Photometry of crowded fields is a very important problem for which many highly developed and thoroughly tested codes exist. Most of these were developed for ground based images and there may be special problems with handling HST data where images are badly undersampled and the greater extent of the PSF wings makes the crowding problem very severe. The photometric performance of the new algorithm has been tested using the WFC star cluster simulation which is available from STEIS. We used just the lower left quadrant of the image which includes the very dense core. The image was expanded by a factor of four in and before processing. Fig. 1 shows the results of this and Fig. 2 shows the photometric accuracy and also a histogram of the background image. These can be compared to similar graphs given for different restoration methods by Busko (1993). The photometry is seen to be highly linear and to lack bias. The scatter is larger than predicted from pure noise considerations because of the high degree of crowding.

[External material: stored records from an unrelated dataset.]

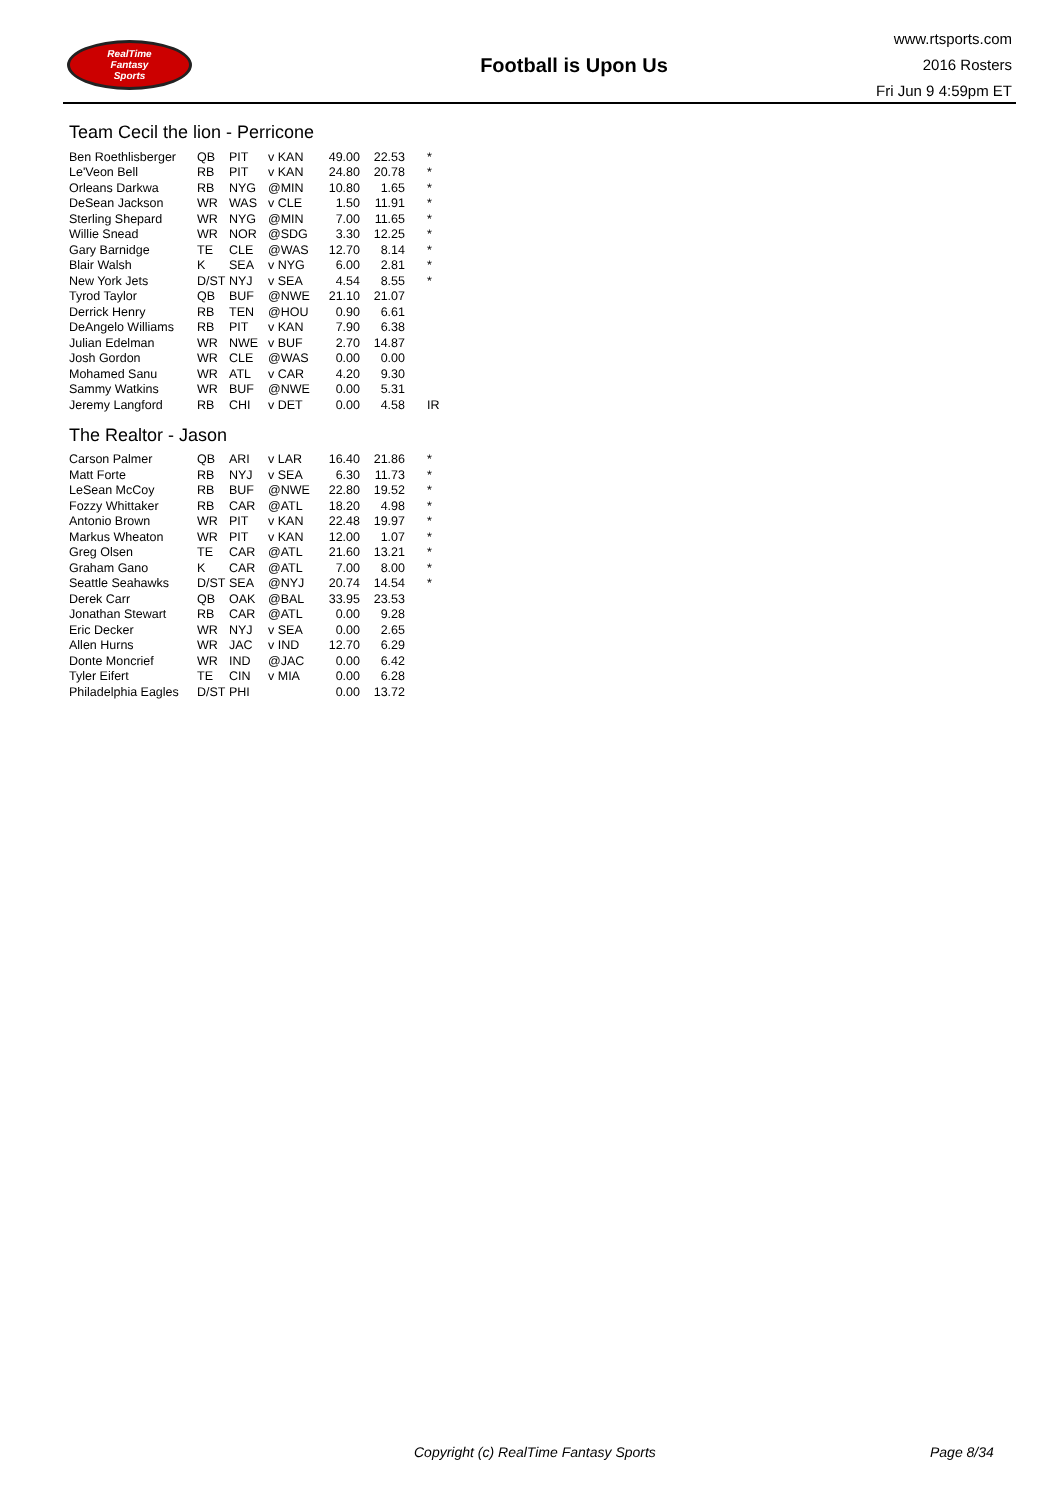RealTime
Fantasy
Sports
Football is Upon Us
www.rtsports.com
2016 Rosters
Fri Jun 9 4:59pm ET
Team Cecil the lion - Perricone
| Ben Roethlisberger | QB | PIT | v KAN | 49.00 | 22.53 | * |
| Le'Veon Bell | RB | PIT | v KAN | 24.80 | 20.78 | * |
| Orleans Darkwa | RB | NYG | @MIN | 10.80 | 1.65 | * |
| DeSean Jackson | WR | WAS | v CLE | 1.50 | 11.91 | * |
| Sterling Shepard | WR | NYG | @MIN | 7.00 | 11.65 | * |
| Willie Snead | WR | NOR | @SDG | 3.30 | 12.25 | * |
| Gary Barnidge | TE | CLE | @WAS | 12.70 | 8.14 | * |
| Blair Walsh | K | SEA | v NYG | 6.00 | 2.81 | * |
| New York Jets | D/ST | NYJ | v SEA | 4.54 | 8.55 | * |
| Tyrod Taylor | QB | BUF | @NWE | 21.10 | 21.07 | |
| Derrick Henry | RB | TEN | @HOU | 0.90 | 6.61 | |
| DeAngelo Williams | RB | PIT | v KAN | 7.90 | 6.38 | |
| Julian Edelman | WR | NWE | v BUF | 2.70 | 14.87 | |
| Josh Gordon | WR | CLE | @WAS | 0.00 | 0.00 | |
| Mohamed Sanu | WR | ATL | v CAR | 4.20 | 9.30 | |
| Sammy Watkins | WR | BUF | @NWE | 0.00 | 5.31 | |
| Jeremy Langford | RB | CHI | v DET | 0.00 | 4.58 | IR |
The Realtor - Jason
| Carson Palmer | QB | ARI | v LAR | 16.40 | 21.86 | * |
| Matt Forte | RB | NYJ | v SEA | 6.30 | 11.73 | * |
| LeSean McCoy | RB | BUF | @NWE | 22.80 | 19.52 | * |
| Fozzy Whittaker | RB | CAR | @ATL | 18.20 | 4.98 | * |
| Antonio Brown | WR | PIT | v KAN | 22.48 | 19.97 | * |
| Markus Wheaton | WR | PIT | v KAN | 12.00 | 1.07 | * |
| Greg Olsen | TE | CAR | @ATL | 21.60 | 13.21 | * |
| Graham Gano | K | CAR | @ATL | 7.00 | 8.00 | * |
| Seattle Seahawks | D/ST | SEA | @NYJ | 20.74 | 14.54 | * |
| Derek Carr | QB | OAK | @BAL | 33.95 | 23.53 | |
| Jonathan Stewart | RB | CAR | @ATL | 0.00 | 9.28 | |
| Eric Decker | WR | NYJ | v SEA | 0.00 | 2.65 | |
| Allen Hurns | WR | JAC | v IND | 12.70 | 6.29 | |
| Donte Moncrief | WR | IND | @JAC | 0.00 | 6.42 | |
| Tyler Eifert | TE | CIN | v MIA | 0.00 | 6.28 | |
| Philadelphia Eagles | D/ST | PHI | | 0.00 | 13.72 | |
Copyright (c) RealTime Fantasy Sports Page 8/34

Many interesting problems in astronomy involve trying to do photometry of point sources on a highly structured background. An important example is the photometry of Cepheid variables in nearby galaxies. The new algorithm is particularly suited to this problem because it can effectively model any background simultaneously with measuring the point source magnitudes. There is no assumption about the background structure except that it must be smooth to some (user controllable) degree. A good test for this kind of work is shown in Fig. 3 where the input data is a ground-based image of the nearby galaxy M51 on which some point sources of known brightness have been added. Fig. 4 shows the quality of the resulting photometry. The output image (upper left) also illustrates how the regularization effectively suppresses the speckles in the background which are so prominent in the standard restoration (lower right).

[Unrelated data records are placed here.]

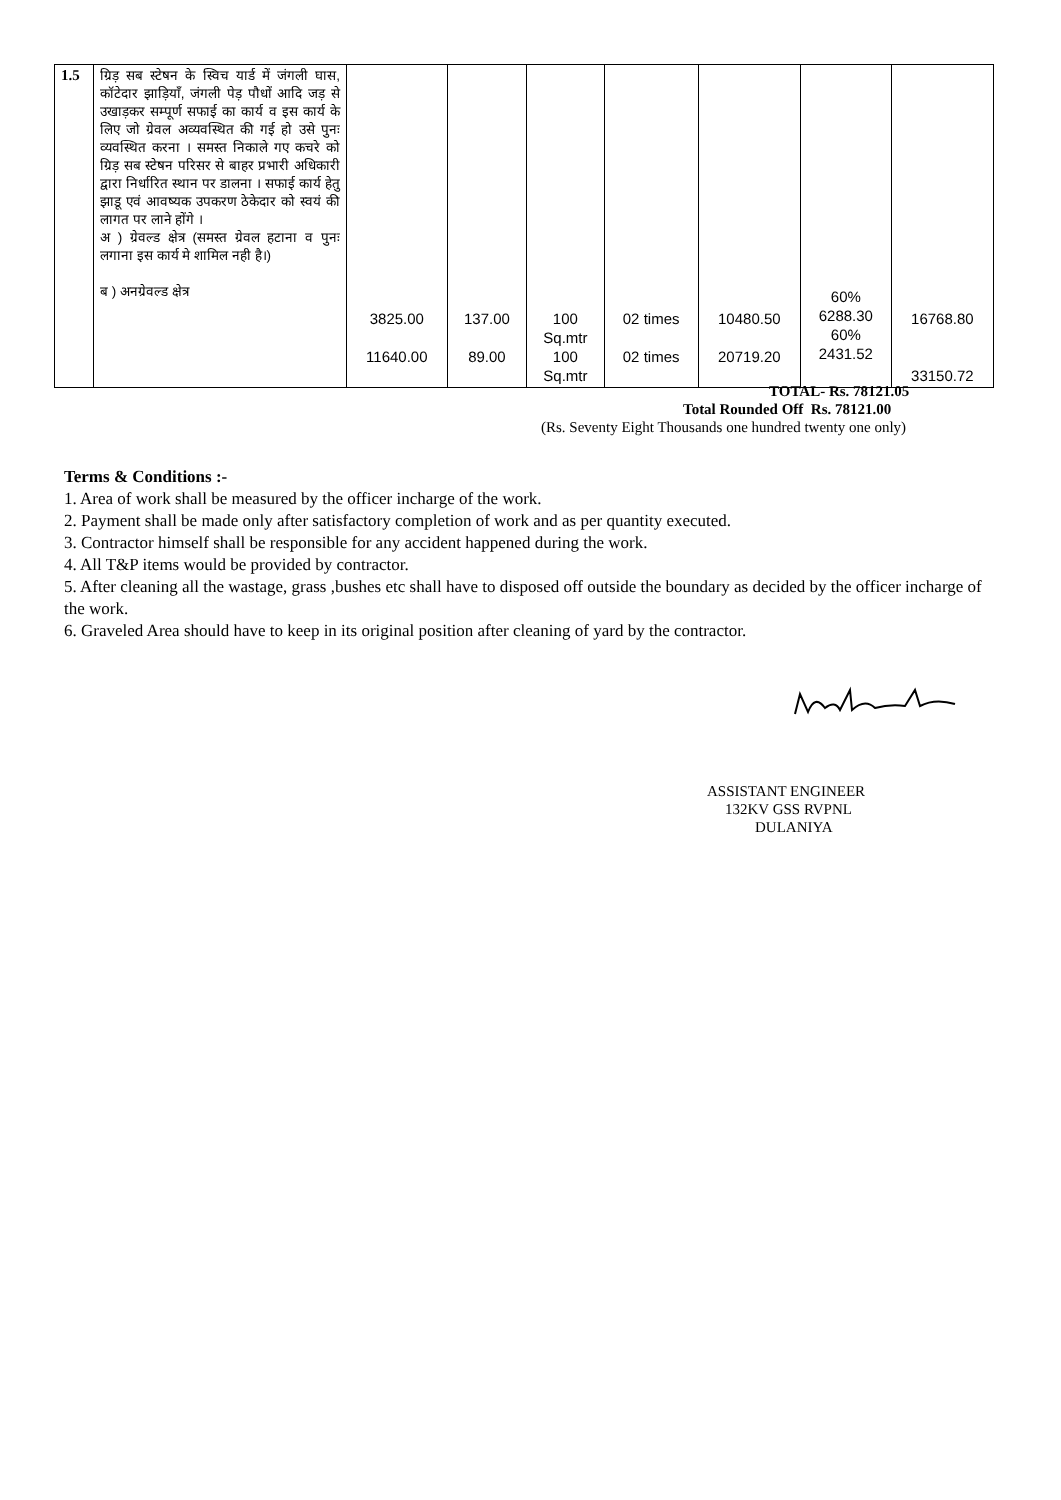| 1.5 | ग्रिड़ सब स्टेषन के स्विच यार्ड में जंगली घास, कॉटेदार झाड़ियॉं, जंगली पेड़ पौधों आदि जड़ से उखाड़कर सम्पूर्ण सफाई का कार्य व इस कार्य के लिए जो ग्रेवल अव्यवस्थित की गई हो उसे पुनः व्यवस्थित करना । समस्त निकाले गए कचरे को ग्रिड़ सब स्टेषन परिसर से बाहर प्रभारी अधिकारी द्वारा निर्धारित स्थान पर डालना । सफाई कार्य हेतु झाडू एवं आवष्यक उपकरण ठेकेदार को स्वयं की लागत पर लाने होंगे । अ ) ग्रेवल्ड क्षेत्र (समस्त ग्रेवल हटाना व पुनः लगाना इस कार्य मे शामिल नही है।) ब ) अनग्रेवल्ड क्षेत्र | 3825.00 11640.00 | 137.00 89.00 | 100 Sq.mtr 100 Sq.mtr | 02 times 02 times | 10480.50 20719.20 | 60% 6288.30 60% 2431.52 | 16768.80 33150.72 |
TOTAL- Rs. 78121.05
Total Rounded Off Rs. 78121.00
(Rs. Seventy Eight Thousands one hundred twenty one only)
Terms & Conditions :-
1. Area of work shall be measured by the officer incharge of the work.
2. Payment shall be made only after satisfactory completion of work and as per quantity executed.
3. Contractor himself shall be responsible for any accident happened during the work.
4. All T&P items would be provided by contractor.
5. After cleaning all the wastage, grass ,bushes etc shall have to disposed off outside the boundary as decided by the officer incharge of the work.
6. Graveled Area should have to keep in its original position after cleaning of yard by the contractor.
ASSISTANT ENGINEER
132KV GSS RVPNL
DULANIYA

In an important class of problem there is only a single point source but this is so bright as to swamp interesting structure lying underneath. Fig. 5 shows the results of processing a simulated PC image of a QSO with an
underlying spiral galaxy. Although conventional restoration manages to recover the spiral arms well, there is still an inaccurate restoration of the regions close to the nucleus and the familiar speckles. This method has also been found to be among the most effective for this kind of work on real images obtained from the ground (Stockton &Ridgway 1993).
In many cases the PSF cannot be reliably predicted and must be obtained directly from the data image. The two channel method may be generalized to simultaneously improve both the estimate of the true object intensity distribution and the PSF. This is more stable and effective than other blind iterative methods because the point sources are at designated positions. Fig. 6 shows an example of obtaining an improved PSF from
a subset of the simulated WFC image which was used in the crowded field example given above. More details of the method are given in Lucy (1994).